» Exercise objective:
Start at the first line of the material below and retype each line through the one containing "right elbow: (530, 355, 2)", exactly.

# # # # # # #

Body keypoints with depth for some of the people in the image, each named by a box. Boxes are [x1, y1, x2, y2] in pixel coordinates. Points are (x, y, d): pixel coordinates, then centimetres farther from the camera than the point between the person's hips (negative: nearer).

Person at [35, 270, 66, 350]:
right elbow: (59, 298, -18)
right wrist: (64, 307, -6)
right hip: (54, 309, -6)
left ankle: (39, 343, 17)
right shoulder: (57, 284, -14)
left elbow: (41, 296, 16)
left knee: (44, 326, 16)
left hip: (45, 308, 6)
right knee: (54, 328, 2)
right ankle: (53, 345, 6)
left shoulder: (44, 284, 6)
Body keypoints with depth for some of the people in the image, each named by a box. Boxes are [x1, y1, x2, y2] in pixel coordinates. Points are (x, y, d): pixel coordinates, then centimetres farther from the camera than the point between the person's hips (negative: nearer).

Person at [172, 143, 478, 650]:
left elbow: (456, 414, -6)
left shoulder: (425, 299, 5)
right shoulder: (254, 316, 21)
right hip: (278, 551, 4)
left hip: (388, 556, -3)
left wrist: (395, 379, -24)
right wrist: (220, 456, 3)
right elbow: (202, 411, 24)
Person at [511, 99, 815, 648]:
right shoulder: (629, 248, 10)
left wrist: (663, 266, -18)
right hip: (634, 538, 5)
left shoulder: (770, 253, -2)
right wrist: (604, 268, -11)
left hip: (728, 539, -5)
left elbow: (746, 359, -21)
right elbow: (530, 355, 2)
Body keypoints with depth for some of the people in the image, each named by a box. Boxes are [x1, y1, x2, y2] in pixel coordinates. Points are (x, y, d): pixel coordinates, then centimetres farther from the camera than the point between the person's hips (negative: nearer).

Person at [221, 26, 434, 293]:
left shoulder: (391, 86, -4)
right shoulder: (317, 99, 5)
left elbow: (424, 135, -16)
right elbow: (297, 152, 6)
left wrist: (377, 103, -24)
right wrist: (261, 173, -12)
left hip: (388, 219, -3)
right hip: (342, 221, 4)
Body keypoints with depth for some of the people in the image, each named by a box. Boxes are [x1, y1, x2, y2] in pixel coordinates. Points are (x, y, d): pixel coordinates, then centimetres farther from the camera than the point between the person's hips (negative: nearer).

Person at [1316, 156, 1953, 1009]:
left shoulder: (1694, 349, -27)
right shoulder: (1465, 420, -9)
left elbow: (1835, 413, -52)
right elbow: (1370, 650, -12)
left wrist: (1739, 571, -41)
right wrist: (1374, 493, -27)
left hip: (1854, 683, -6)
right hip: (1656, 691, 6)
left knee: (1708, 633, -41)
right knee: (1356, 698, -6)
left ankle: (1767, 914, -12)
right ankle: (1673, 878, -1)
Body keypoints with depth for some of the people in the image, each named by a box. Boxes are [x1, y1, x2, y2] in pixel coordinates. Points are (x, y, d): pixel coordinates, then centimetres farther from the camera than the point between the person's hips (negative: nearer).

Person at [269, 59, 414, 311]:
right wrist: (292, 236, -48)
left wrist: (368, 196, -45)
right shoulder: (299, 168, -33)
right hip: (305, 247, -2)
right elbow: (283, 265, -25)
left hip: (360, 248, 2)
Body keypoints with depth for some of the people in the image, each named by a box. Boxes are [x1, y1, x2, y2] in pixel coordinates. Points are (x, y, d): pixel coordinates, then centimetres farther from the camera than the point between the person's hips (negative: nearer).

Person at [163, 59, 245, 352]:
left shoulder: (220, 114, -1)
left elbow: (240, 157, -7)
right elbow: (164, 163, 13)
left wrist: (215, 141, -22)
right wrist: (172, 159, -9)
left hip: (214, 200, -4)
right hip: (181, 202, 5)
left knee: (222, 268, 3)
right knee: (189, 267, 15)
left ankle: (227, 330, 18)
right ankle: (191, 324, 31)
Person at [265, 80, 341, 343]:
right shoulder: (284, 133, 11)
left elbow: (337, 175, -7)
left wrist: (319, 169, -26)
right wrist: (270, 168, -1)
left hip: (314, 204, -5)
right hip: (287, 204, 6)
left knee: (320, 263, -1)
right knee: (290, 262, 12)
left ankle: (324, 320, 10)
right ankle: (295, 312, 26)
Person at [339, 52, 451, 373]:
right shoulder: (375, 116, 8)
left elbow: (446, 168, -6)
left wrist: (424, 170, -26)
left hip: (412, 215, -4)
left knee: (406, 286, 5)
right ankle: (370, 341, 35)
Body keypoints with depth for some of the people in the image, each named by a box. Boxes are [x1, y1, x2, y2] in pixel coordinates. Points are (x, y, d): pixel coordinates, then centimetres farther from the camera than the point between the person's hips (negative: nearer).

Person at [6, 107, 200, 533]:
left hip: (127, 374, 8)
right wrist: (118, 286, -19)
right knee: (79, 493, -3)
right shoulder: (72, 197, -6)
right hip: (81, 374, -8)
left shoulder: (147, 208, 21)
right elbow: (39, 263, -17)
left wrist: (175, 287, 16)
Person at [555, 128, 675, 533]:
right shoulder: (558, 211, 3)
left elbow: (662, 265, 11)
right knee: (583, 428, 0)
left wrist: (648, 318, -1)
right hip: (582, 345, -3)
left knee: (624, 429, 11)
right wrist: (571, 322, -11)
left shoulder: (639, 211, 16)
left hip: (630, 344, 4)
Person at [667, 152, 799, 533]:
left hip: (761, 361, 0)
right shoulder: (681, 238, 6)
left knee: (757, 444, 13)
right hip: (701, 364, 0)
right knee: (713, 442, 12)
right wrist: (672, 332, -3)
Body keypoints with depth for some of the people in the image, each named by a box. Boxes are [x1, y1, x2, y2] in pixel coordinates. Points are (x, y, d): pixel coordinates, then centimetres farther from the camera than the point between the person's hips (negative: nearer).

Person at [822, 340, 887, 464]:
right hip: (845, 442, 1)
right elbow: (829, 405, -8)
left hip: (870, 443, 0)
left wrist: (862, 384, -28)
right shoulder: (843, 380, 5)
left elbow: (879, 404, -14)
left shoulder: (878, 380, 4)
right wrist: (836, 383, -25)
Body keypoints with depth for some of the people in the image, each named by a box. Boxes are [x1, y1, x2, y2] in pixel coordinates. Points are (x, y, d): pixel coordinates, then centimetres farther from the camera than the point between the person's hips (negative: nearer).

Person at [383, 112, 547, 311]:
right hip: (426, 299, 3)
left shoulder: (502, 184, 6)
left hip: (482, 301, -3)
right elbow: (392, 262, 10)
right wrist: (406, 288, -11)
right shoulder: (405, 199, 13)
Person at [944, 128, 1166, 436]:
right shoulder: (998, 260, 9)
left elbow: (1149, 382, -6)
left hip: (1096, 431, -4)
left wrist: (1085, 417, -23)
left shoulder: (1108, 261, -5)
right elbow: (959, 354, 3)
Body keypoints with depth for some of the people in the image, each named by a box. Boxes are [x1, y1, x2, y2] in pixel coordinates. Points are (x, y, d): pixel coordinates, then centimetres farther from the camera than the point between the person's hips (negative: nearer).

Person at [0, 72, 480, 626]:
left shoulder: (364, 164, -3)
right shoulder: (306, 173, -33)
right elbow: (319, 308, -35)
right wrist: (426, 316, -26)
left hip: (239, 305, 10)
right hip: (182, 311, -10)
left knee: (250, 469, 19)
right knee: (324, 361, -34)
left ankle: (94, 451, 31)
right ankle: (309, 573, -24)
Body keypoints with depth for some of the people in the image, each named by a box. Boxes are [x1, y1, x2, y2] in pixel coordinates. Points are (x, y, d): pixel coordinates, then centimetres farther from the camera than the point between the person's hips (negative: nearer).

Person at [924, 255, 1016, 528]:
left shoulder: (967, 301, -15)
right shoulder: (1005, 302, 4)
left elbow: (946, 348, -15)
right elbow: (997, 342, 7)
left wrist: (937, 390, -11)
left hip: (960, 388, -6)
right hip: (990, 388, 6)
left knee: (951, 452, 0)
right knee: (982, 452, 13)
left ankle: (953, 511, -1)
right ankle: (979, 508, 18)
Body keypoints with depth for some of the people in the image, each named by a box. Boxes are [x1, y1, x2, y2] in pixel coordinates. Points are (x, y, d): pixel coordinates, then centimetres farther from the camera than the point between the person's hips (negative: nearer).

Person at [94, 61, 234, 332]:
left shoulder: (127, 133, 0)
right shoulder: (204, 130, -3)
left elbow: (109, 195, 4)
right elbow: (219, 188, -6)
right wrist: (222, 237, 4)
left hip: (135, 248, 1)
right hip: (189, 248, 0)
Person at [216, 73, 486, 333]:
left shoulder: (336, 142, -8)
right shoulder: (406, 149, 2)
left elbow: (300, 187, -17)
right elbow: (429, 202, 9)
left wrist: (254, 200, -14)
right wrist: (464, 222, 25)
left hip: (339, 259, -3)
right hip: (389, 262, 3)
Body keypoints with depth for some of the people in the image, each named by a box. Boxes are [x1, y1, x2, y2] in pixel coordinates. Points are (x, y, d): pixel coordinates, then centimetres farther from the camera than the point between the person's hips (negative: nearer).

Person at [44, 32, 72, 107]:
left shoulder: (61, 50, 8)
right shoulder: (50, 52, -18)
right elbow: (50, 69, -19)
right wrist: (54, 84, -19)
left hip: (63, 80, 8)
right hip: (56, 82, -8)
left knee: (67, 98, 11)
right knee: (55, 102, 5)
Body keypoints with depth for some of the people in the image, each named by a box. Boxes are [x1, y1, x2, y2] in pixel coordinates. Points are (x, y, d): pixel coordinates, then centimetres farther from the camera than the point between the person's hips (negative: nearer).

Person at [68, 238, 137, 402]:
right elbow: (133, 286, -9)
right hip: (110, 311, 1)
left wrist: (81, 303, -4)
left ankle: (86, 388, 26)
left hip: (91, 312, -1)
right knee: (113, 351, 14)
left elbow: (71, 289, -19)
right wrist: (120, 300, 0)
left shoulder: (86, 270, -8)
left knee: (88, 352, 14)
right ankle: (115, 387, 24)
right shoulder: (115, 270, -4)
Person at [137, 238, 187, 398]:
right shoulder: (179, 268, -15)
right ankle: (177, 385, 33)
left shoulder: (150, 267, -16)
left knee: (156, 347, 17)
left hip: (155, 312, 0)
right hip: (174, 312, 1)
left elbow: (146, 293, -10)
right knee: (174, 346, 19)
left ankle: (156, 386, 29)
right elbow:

# # # # # # #

» Task response:
Body keypoints with depth for some of the people in the image, each named by a box. Boxes are [x1, y1, x2, y2] in pixel coordinates. Points are (x, y, d): pixel coordinates, then centimetres farther from the camera than the point between the person's hips (negative: nearer).

Person at [35, 270, 66, 350]:
right elbow: (59, 298, -18)
right wrist: (64, 307, -6)
right hip: (54, 309, -6)
left ankle: (39, 343, 17)
right shoulder: (57, 284, -14)
left elbow: (41, 296, 16)
left knee: (44, 326, 16)
left hip: (45, 308, 6)
right knee: (54, 328, 2)
right ankle: (53, 345, 6)
left shoulder: (44, 284, 6)
Body keypoints with depth for some of the people in the image, each named by a box. Boxes are [x1, y1, x2, y2] in pixel coordinates. Points are (x, y, d): pixel coordinates, then centimetres farther from the camera than the point between the person's hips (negative: nearer).

Person at [172, 143, 478, 650]:
left elbow: (456, 414, -6)
left shoulder: (425, 299, 5)
right shoulder: (254, 316, 21)
right hip: (278, 551, 4)
left hip: (388, 556, -3)
left wrist: (395, 379, -24)
right wrist: (220, 456, 3)
right elbow: (202, 411, 24)
Person at [511, 99, 815, 648]:
right shoulder: (629, 248, 10)
left wrist: (663, 266, -18)
right hip: (634, 538, 5)
left shoulder: (770, 253, -2)
right wrist: (604, 268, -11)
left hip: (728, 539, -5)
left elbow: (746, 359, -21)
right elbow: (530, 355, 2)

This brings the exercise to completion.